Contrairement à la source de SkyNews, qui se dit "très sûre" de l'authenticité des documents, l'agence de presse russe Sputnik rapporte les témoignages des Iraniens Seyed Mohammad Marandi et Rasool Nafisi, professeurs aux universités de Téhéran et de Virginie, qui sont sceptiques. Tous deux ont fait remarquer que les dossiers ne comportent ni date, ni numéro, ni insigne des Gardiens de la révolution, et qu'il pourrait s'agir d'une tentative d'"escalade des tensions".
Cette version suggère que les dossiers classifiés sont publiés pour boycotter ou entraver la reprise de l'accord nucléaire entre l'Iran et les autres puissances occidentales impliquées dans le dossier, y compris le Royaume-Uni. La publication de ces documents intervient avant un éventuel retour à la table des négociations à Vienne, où les parties négocient un retour au Plan d'action global conjoint (JCPOA).

L'administration Biden a fait pression en avril pour la réouverture des négociations avec l'Iran afin de parvenir à un accord sur le nucléaire. Cette position a été soutenue par l'E3, le groupe composé du Royaume-Uni, de la France et de l'Allemagne qui était présent lors du paraphe de l'accord initial en 2015 sous Barack Obama. Le retrait unilatéral de Trump du plan en 2018 a incité Téhéran à faire des pas de géant sur son programme nucléaire.

- Extrait de données
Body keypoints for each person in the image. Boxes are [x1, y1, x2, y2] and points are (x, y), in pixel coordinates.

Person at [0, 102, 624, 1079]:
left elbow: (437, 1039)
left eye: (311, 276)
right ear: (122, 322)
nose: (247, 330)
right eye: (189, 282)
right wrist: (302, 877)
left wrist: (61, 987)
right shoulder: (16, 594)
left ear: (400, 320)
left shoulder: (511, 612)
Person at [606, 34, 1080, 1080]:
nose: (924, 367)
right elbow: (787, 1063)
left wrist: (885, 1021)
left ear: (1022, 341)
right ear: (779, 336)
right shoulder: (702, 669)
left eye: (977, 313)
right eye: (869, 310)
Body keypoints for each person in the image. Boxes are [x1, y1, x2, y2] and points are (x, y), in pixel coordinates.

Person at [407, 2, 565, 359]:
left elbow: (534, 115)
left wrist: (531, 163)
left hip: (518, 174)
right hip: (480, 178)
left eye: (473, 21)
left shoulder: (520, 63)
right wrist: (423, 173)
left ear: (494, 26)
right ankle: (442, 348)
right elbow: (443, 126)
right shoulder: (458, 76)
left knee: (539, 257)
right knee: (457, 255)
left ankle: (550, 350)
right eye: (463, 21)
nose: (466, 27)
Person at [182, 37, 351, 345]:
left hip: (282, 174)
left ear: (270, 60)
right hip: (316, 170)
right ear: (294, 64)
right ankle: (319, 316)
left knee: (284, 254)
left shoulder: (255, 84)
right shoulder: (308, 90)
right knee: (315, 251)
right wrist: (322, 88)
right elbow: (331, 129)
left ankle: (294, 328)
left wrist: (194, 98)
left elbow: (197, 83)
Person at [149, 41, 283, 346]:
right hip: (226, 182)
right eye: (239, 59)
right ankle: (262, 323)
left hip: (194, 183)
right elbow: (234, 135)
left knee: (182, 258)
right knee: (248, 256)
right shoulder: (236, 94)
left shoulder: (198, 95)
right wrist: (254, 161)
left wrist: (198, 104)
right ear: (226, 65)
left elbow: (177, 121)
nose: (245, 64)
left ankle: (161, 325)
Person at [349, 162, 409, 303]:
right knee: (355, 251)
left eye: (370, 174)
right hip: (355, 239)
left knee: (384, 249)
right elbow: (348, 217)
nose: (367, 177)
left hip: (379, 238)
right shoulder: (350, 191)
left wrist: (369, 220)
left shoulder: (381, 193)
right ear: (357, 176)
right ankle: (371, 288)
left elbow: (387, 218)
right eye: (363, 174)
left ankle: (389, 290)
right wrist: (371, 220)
* * *
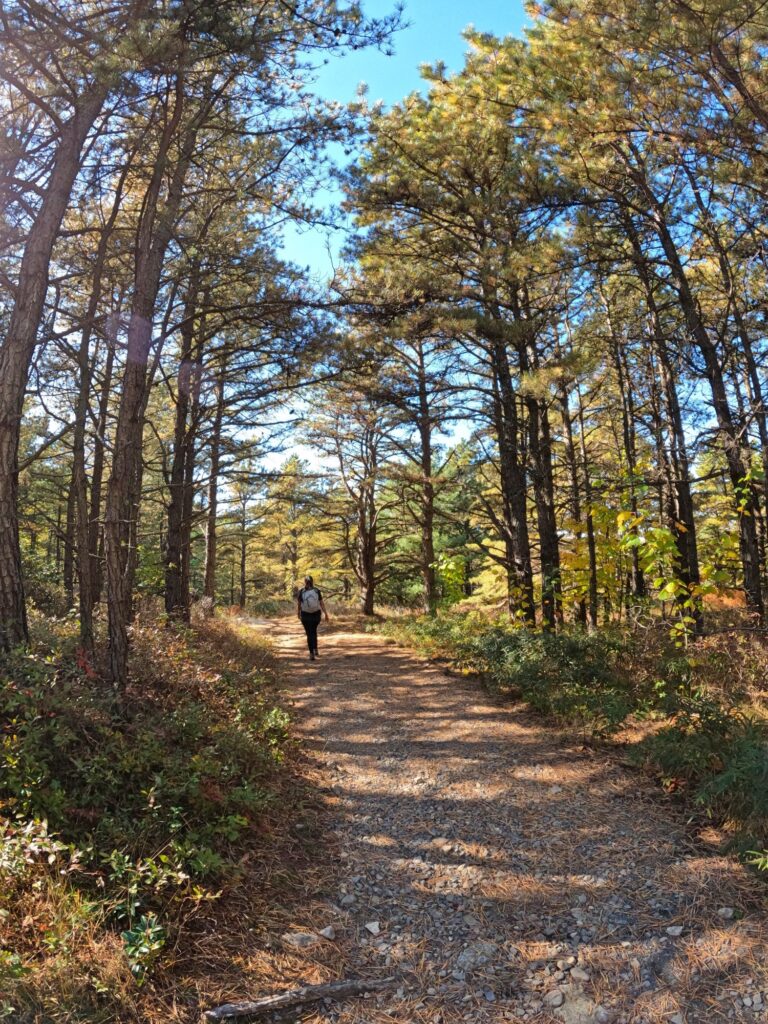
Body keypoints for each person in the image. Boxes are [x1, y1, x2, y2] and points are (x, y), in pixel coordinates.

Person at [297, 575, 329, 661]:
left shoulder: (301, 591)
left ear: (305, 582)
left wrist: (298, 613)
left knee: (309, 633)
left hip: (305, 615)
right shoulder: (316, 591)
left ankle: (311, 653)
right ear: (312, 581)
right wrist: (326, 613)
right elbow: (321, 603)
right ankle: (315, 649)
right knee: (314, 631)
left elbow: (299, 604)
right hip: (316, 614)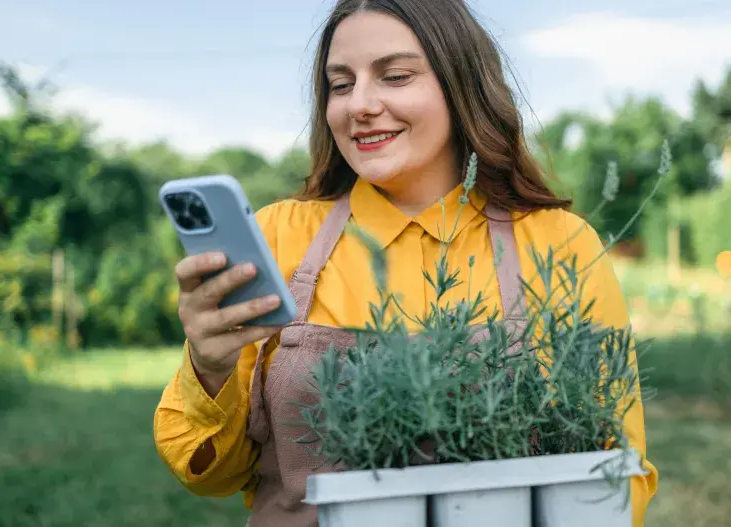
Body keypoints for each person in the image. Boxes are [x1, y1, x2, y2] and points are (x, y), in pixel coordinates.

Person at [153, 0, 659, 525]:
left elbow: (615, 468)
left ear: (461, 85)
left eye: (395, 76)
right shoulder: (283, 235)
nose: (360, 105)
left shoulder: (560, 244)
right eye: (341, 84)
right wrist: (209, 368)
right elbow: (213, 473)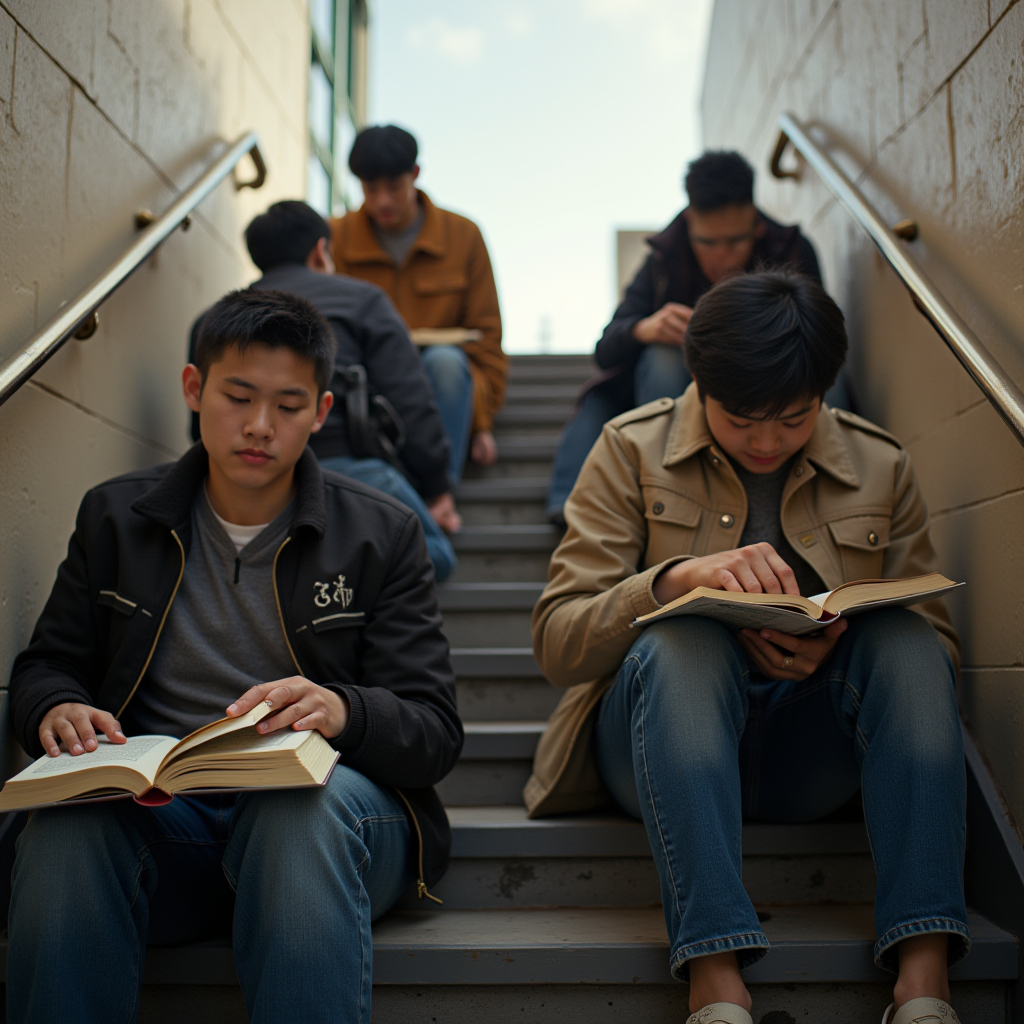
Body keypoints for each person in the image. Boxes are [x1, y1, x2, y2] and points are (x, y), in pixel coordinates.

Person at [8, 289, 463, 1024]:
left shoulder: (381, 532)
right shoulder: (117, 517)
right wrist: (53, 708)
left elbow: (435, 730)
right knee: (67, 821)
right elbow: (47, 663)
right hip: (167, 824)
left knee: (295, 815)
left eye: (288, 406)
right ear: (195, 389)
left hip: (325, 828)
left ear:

- Travail à faire
**A.** Répondez aux questions suivantes sur l'extrait consacré à l'accord nucléaire iranien :
(i) Dans quelles universités enseignent Seyed Mohammad Marandi et Rasool Nafisi ?
(ii) Dans quelle ville les parties négocient-elles un retour au Plan d'action global conjoint ?
(iii) Quels pays forment l'E3 ?
**B.** Rédigez la suite de l'extrait sur l'accord nucléaire iranien en partant de sa dernière phrase.

- Réponses attendues
**A.**
(i) Aux universités de Téhéran et de Virginie.
(ii) À Vienne.
(iii) Le Royaume-Uni, la France et l'Allemagne.

**B.**
Les négociations dans la capitale autrichienne ont commencé en avril et ont été reportées il y a un mois après plusieurs semaines d'impasse. Toutefois, les discussions pourraient reprendre après l'investiture du président élu iranien Ebrahim Raisi, qui remplacera officiellement Hassan Rohani le 5 août.
"La République islamique devrait figurer parmi les puissances les plus puissantes dans le cyberespace", peut-on lire sur l'une des pages de couverture des documents révélés par SkyNews. Les plans de Téhéran visent à faire de l'Iran une superpuissance dans ce domaine, dans le cadre d'une stratégie militaire globale. Non seulement pour attaquer, mais aussi pour défendre ses réserves. Ces derniers mois, l'Iran a signalé une série de cyberattaques contre ses infrastructures.
Pour ce faire, l'Iran dispose d'une cyber-armée, a priori dépendante des Gardiens de la Révolution. Jusqu'à présent, le fonctionnement de la section n'a pas été révélé, car, entre autres raisons, elle n'est pas officiellement enregistrée au sein de la République islamique. L'identité de ses membres est également inconnue, mais les sources du renseignement affirment que Téhéran dispose d'un groupe de spécialistes "hautement qualifiés". À tel point que l'Iran est reconnu comme la quatrième puissance cybernétique du monde.

Depuis juin 2010, date à laquelle le régime perse a subi sa première cyberattaque contre la centrale nucléaire de Natanz aux mains d'un ver informatique appelé Stuxnet mis au point par les États-Unis et Israël, l'Iran a tenté de se remettre de ce qu'il considérait comme une humiliation et a développé une puissante cyberdivision. Ce virus a touché les installations d'enrichissement de l'uranium.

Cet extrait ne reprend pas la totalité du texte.